Exercise -
Return only what lies between the first line of the entries and the line containing "Participant's lung-cancer diagnosis: Large", both lines included.

(Supplied data Opens)

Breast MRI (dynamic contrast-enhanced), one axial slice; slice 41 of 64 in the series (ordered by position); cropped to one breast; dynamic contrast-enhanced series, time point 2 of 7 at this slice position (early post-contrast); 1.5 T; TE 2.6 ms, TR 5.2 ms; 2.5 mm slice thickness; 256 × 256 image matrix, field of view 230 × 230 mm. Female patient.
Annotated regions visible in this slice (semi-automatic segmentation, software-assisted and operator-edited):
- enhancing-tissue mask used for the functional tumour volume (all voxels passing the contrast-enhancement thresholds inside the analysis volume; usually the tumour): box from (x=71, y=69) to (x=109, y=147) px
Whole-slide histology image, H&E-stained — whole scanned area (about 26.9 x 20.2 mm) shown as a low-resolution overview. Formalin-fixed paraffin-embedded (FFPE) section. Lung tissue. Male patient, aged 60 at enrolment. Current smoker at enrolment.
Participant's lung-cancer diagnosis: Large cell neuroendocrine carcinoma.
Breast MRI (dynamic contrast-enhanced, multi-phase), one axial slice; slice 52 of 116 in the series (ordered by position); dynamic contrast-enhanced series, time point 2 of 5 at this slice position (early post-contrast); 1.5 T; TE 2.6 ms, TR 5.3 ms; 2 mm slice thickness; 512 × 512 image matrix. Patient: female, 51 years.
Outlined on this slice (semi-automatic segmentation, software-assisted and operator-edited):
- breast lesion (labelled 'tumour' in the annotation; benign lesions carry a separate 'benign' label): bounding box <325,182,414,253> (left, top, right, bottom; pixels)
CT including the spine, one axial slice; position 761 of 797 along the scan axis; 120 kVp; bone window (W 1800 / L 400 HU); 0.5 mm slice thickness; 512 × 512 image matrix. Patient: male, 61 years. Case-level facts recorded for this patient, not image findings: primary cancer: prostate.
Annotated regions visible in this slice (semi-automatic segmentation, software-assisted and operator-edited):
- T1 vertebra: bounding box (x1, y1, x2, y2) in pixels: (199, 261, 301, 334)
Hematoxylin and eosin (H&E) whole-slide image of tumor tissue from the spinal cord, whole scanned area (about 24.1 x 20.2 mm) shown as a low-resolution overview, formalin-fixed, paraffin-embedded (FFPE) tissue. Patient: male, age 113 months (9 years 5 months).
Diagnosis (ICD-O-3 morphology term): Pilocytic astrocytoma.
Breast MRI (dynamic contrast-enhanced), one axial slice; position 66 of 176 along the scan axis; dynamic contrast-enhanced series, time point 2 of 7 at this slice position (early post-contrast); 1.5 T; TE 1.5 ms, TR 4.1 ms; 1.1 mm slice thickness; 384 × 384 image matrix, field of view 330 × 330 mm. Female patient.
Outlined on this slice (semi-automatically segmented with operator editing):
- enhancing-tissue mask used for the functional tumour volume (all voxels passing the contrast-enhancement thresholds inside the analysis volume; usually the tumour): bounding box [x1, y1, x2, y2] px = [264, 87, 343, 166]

(Supplied data Closes)

Exercise output -
Breast MRI (dynamic contrast-enhanced), one axial slice; slice 41 of 64 in the series (ordered by position); cropped to one breast; dynamic contrast-enhanced series, time point 2 of 7 at this slice position (early post-contrast); 1.5 T; TE 2.6 ms, TR 5.2 ms; 2.5 mm slice thickness; 256 × 256 image matrix, field of view 230 × 230 mm. Female patient.
Annotated regions visible in this slice (semi-automatic segmentation, software-assisted and operator-edited):
- enhancing-tissue mask used for the functional tumour volume (all voxels passing the contrast-enhancement thresholds inside the analysis volume; usually the tumour): box from (x=71, y=69) to (x=109, y=147) px
Whole-slide histology image, H&E-stained — whole scanned area (about 26.9 x 20.2 mm) shown as a low-resolution overview. Formalin-fixed paraffin-embedded (FFPE) section. Lung tissue. Male patient, aged 60 at enrolment. Current smoker at enrolment.
Participant's lung-cancer diagnosis: Large cell neuroendocrine carcinoma.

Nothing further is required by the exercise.